I was going to ask this same ELI5 yesterday! And then I found [this](https://youtu.be/MtdyUhfK7EE) video, which does not ELI 5 in a textable way, but instead has an unmixed/mixed/mastered track altogether (side by side in the video). Very cool, and although I am still befuddled as to how one *does* a mastering or remastering, I get what they mean at their essence now.

With the definition of “Mastering” having been changed forever over the last decade, it could mean a lot of things. It could be that the master stereo file was sent through some equalization, or not, and set to a specific level that is used for whatever form of broadcast that it’s headed for. It could be as simple as some shelving or filtering with subtle compression. It could mean that the song was remixed, with each stem (guitar, bass, drums, skin flute) has been mixed again as a totally new presentation of the original recordings. There could be new performances, there could be new settings for effects on original performances. The possibilities are endless, and no two remasters are the same.

Mastering is the process of making a song loud and making it sound good. Modern mastering equipment sounds a lot better and can even repair artifacts from old recordings (like tape warble.) A remastered song is edited with modern equipment to sound better.

Remastered version is a mixed and mastered of a song track using a modern style technique of mixing and mastering. Basically, a remastered song track is just a better sounding version than the old song track version. It’s more loud and clear than the original version of the song track. You can even hear every notes played by every instruments and vocals in the remastered version of the song track.

There are so many misinformation on this thread. Mixing and mastering aren’t really easy to explain to anyone who doesn’t do music production and audio engineering.
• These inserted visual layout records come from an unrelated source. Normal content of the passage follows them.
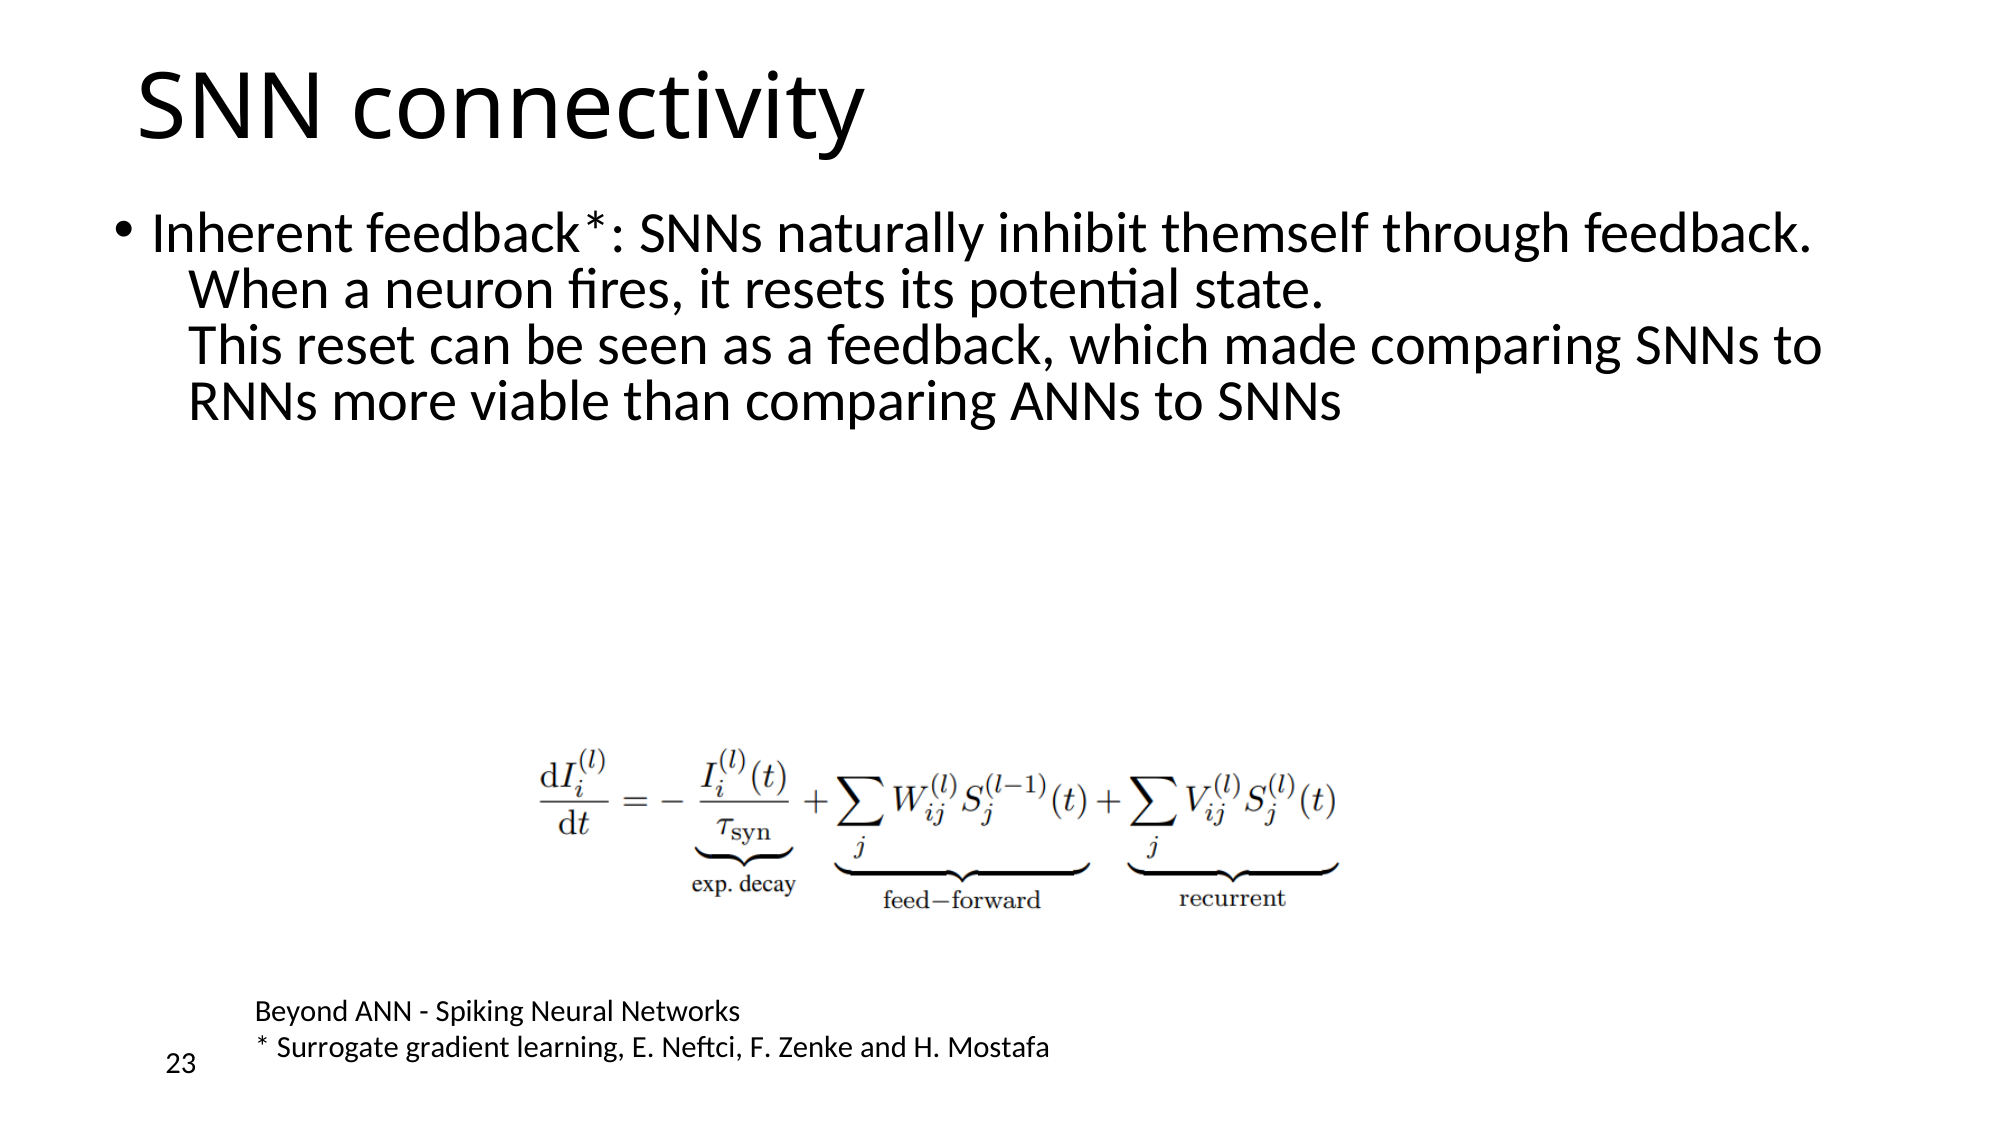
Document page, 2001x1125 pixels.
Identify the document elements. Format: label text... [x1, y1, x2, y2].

title SNN connectivity [121, 0, 1847, 200]
list Inherent feedback*: SNNs naturally inhibit themself through feedback. When a neuron fires, it resets its potential state. This reset can be seen as a feedback, which made comparing SNNs to RNNs more viable than comparing ANNs to SNNs [98, 200, 1847, 769]
picture [535, 743, 1355, 925]
text_box Beyond ANN - Spiking Neural Networks * Surrogate gradient learning, E. Neftci, F. Zenke and H. Mostafa [254, 964, 1796, 1091]
text_box [0, 999, 244, 1125]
They’re very complicated process and also the last step you have to do before distributing your song/music to music distributors.

Imagine taking multiple pieces of different colored string and braiding them together.
If you do this with pieces of recorded sound, this is called “mixing”, and it’s how you can have different instruments or voices playing and singing together, even if they were recorded at different times.

Then, imagine that you took that rope of braided string and dipped it all in glitter so every piece all shined in the same way, even though you could still see the different colors coming through. If you do this with recorded pieces of sound mixed together, this is called “mastering.”

later on, if you found some better glitter, you could strip all the old glitter off, and dip the old braided rope of strings into your better glitter. When people take a recording that’s been mastered, remove the old mastering and master the original mixed pieces of recorded sounds with better-sounding tools, this is called “remastering.”